Public affairs reporting is ideally suited to the Story Discovery Engine model because what should be can be expressed in logical rules derived from laws and policies. The software compares this to what is (in this case, education data), and shows how well (or how poorly) the rules are working in practice.
Because education is standardized across the U.S. right now, the same analysis can easily be applied to any other school district. I ran my original analysis on Philadelphia, but the same software could be used to find book shortages or stories in New York, Washington, D.C., Los Angeles, or any other city. The stories that would come out of the analysis would be different depending on the situation in each district.
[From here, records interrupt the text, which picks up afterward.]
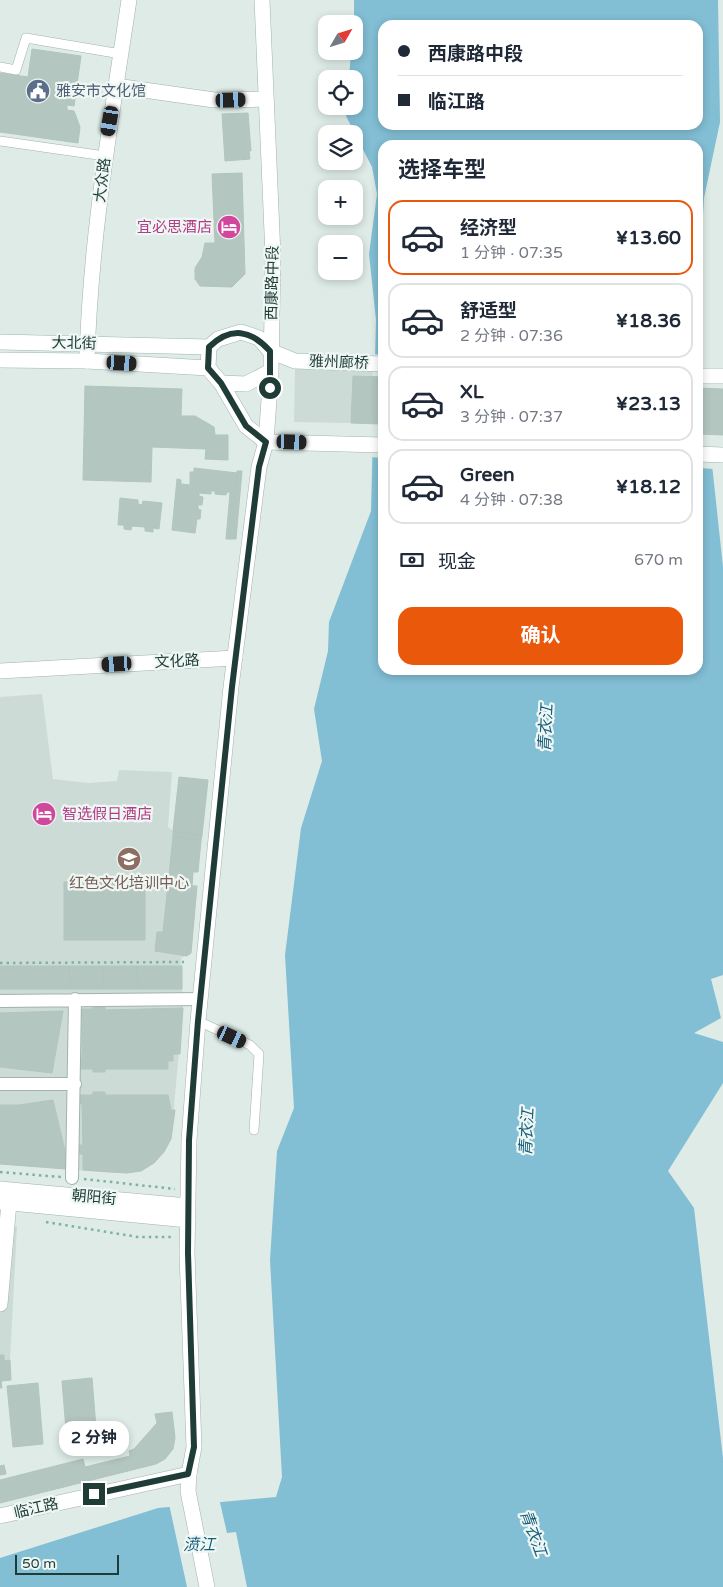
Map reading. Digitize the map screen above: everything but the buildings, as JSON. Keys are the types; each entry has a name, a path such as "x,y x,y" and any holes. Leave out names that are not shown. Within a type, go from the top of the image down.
{"street":[{"name":"大众路","path":"87,361 94,250 104,156 129,0"},
{"name":"西康路中段","path":"207,1587 188,1492 188,1474 194,1447 188,1213 189,1140 198,1021 235,658 259,467 266,442 271,370 273,256 262,0"},
{"path":"116,86 214,100 265,99"},
{"path":"270,351 259,338 241,332 218,339 209,347 208,368 221,383 246,426 266,442 378,445"},
{"name":"大北街","path":"0,342 209,347"},
{"name":"雅州廊桥","path":"270,351 295,361 378,364"},
{"name":"大北街","path":"0,360 87,361 208,368"},
{"path":"221,383 246,384 271,370"},
{"path":"703,376 723,376"},
{"path":"703,454 723,454"},
{"name":"文化路","path":"0,671 235,658"},
{"path":"72,1178 75,999"},
{"path":"0,1001 201,999"},
{"path":"0,1084 74,1084"},
{"path":"0,1304 5,1195"},
{"name":"朝阳街","path":"5,1195 188,1213"},
{"name":"临江路","path":"0,1516 188,1474"}],"lane":[{"path":"0,66 16,70 26,38 121,54"},
{"path":"0,141 104,156"},
{"path":"198,1021 250,1045 259,1054 254,1130"}],"path":[{"path":"0,963 184,962"},
{"path":"0,1172 181,1189"},
{"path":"45,1222 138,1237 177,1238"}],"shaded area":[{"path":"295,368 378,371 378,378 351,423 294,422"},
{"path":"42,694 53,779 88,783 117,781 119,770 172,772 168,827 173,831 202,835 198,872 193,872 192,885 197,886 191,953 181,958 183,1008 171,1139 164,1152 154,1163 141,1171 114,1173 0,1164 0,697"},
{"path":"0,1224 17,1226 10,1360 11,1380 2,1381 2,1388 0,1388"}],"water":[{"path":"354,0 718,0 720,122 704,198 703,215 703,140 378,140 378,675 703,675 703,381 723,567 723,975 711,979 721,1018 694,1033 723,1042 723,1083 668,1171 694,1208 723,1458 723,1587 0,1587 0,1558 158,1508 276,1497 282,1477 270,1260 277,1151 294,1108 285,955 301,828 322,761 314,709 328,651 329,622 371,511 376,320 369,254 377,194 372,167 363,149 363,125 351,125 346,116 363,115 363,70 350,70 350,60 363,60 363,15 354,15"}],"pier":[{"path":"373,354 378,355 378,458 370,457"},
{"path":"703,365 715,469 703,468"},
{"path":"219,1498 227,1533 236,1532 247,1587 187,1587 169,1504"}],"place":[{"name":"雅安市文化馆","path":"38,91"},
{"name":"宜必思酒店","path":"229,227"},
{"name":"智选假日酒店","path":"44,814"},
{"name":"红色文化培训中心","path":"129,859"}],"route":[{"path":"94,1494 188,1474 194,1447 188,1253 189,1140 198,1021 232,687 259,467 266,442 246,426 221,383 208,368 209,347 218,339 241,332 259,338 270,351 270,388"}],"water label":[{"name":"青衣江","path":"546,728"},
{"name":"青衣江","path":"527,1132"},
{"name":"青衣江","path":"533,1533"},
{"name":"𣸣江","path":"199,1545"}]}
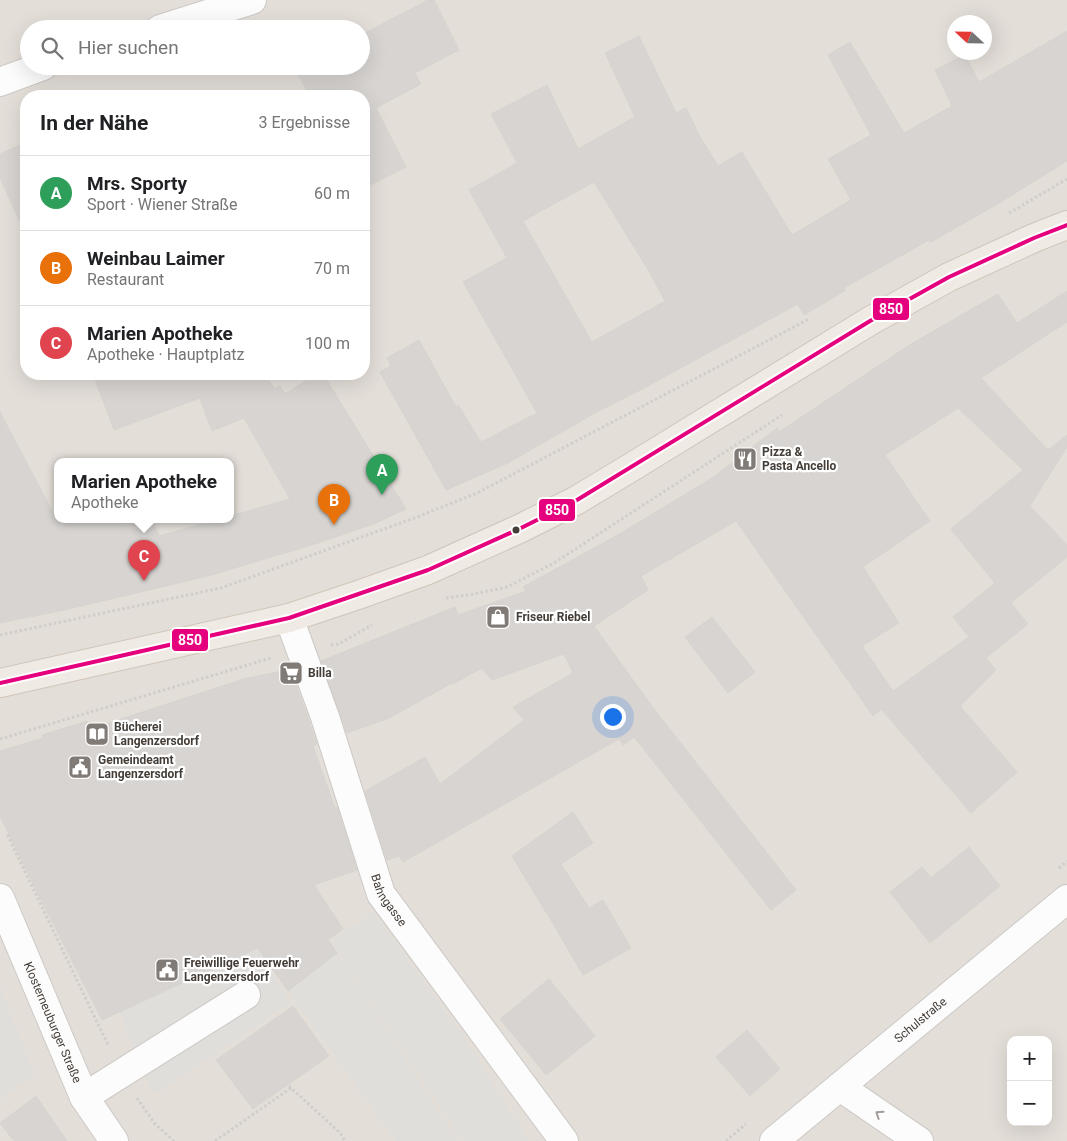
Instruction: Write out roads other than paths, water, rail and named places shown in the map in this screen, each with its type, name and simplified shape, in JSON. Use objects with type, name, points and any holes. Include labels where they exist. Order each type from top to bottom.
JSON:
[{"type":"main road","points":[[0,683],[289,618],[428,570],[577,500],[870,321],[949,277],[1067,225]]},
{"type":"street","points":[[189,20],[252,0]]},
{"type":"street","points":[[0,82],[20,75]]},
{"type":"street","name":"Bahngasse","points":[[289,618],[325,717],[381,894],[564,1141]]},
{"type":"street","name":"Klosterneuburger Straße","points":[[0,898],[84,1097],[114,1141]]},
{"type":"street","name":"Schulstraße","points":[[774,1141],[1067,899]]},
{"type":"street","points":[[84,1097],[246,995]]},
{"type":"street","points":[[840,1087],[919,1141]]},
{"type":"place","name":"Pizza & Pasta Ancello","points":[[745,459]]},
{"type":"place","name":"Mrs. Sporty","points":[[382,495]]},
{"type":"place","name":"Weinbau Laimer","points":[[334,525]]},
{"type":"place","name":"Marien Apotheke","points":[[144,581]]},
{"type":"place","name":"Friseur Riebel","points":[[498,617]]},
{"type":"place","name":"Billa","points":[[291,673]]},
{"type":"place","name":"Bücherei Langenzersdorf","points":[[97,734]]},
{"type":"place","name":"Gemeindeamt Langenzersdorf","points":[[80,767]]},
{"type":"place","name":"Freiwillige Feuerwehr Langenzersdorf","points":[[167,970]]}]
The reporting tool and several stories I wrote out of it are online at stackedup.org. Readers can use the search box on the right to explore the data about Philadelphia public schools, look at test scores, judge whether schools seem to have enough books, and calculate the cost of remedying any shortfall. Read through the stories and check some schools; it’s likely that you’ll come up with questions that will result in a story idea of your own.